2013年地方・連邦議会法案およびアンチ腐敗法案に対して大統領は文言の修正を公開文書という形で要求したが、議会はそのほぼすべてを拒否し、7月末にその法案を通過させた。議員連盟では大統領の声明文を精査し、政府は立法と司法の行使に影響力を及ぼそうとしていると結論付け、同連盟の委員長は8月22日に議会でこれを説明した。そしてこれらの法案は議会を通過し、あとは憲法裁判所で合憲か否かを判定することになっている。

そして、大統領の声明文は憲法に違反し、不適切であると釘を刺し、議会は常に国民の利益を最優先に考慮し、それが憲法上許されるかどうかを判断した上で法案の採決を図っていると語った。
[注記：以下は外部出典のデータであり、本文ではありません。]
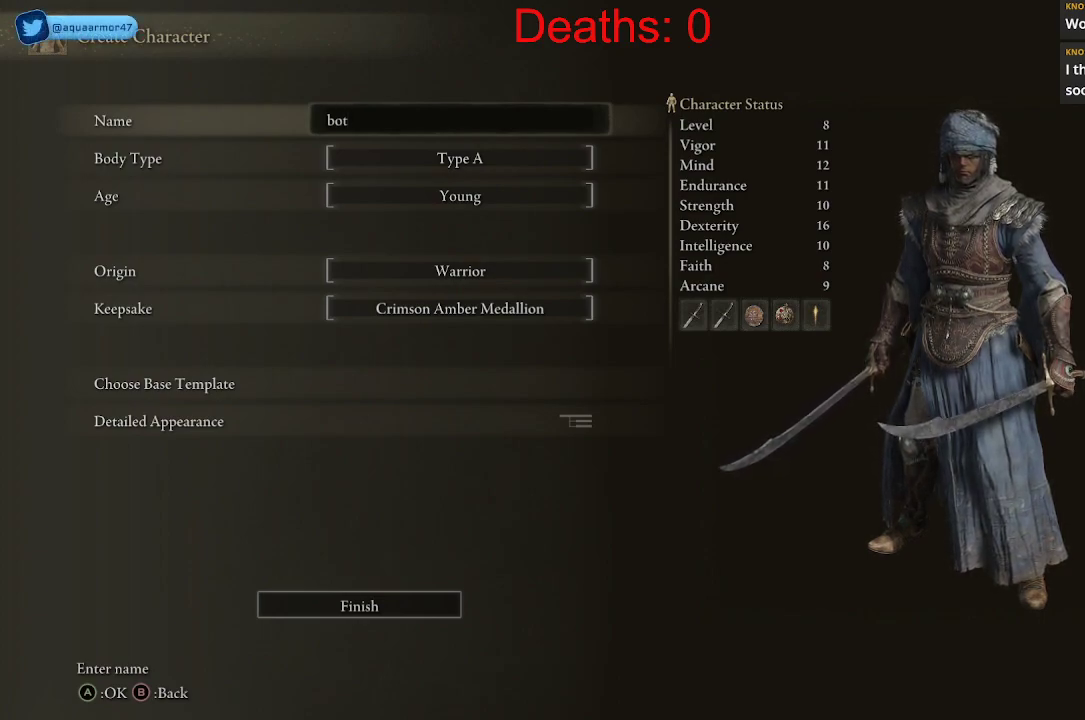
{"buttons": [], "left_stick": "center", "right_stick": "center", "events": [[233, "A", "down"], [350, "A", "up"]]}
大統領をはじめとして、これら議会筋の大物も、2011年の新政府発足前は制服組で筋金入りの軍人・将軍であった。しかし、世の中は変わり、国民の利益を最優先させるなど、今は“民主化”で草木もなびく時代になった。議会の未熟さ、大統領・大統領府・議会間でのぎごち無さは目に付くものの、着実にミャンマーは民主化に向かって一歩一歩前進しているさまをこのニュースは示している。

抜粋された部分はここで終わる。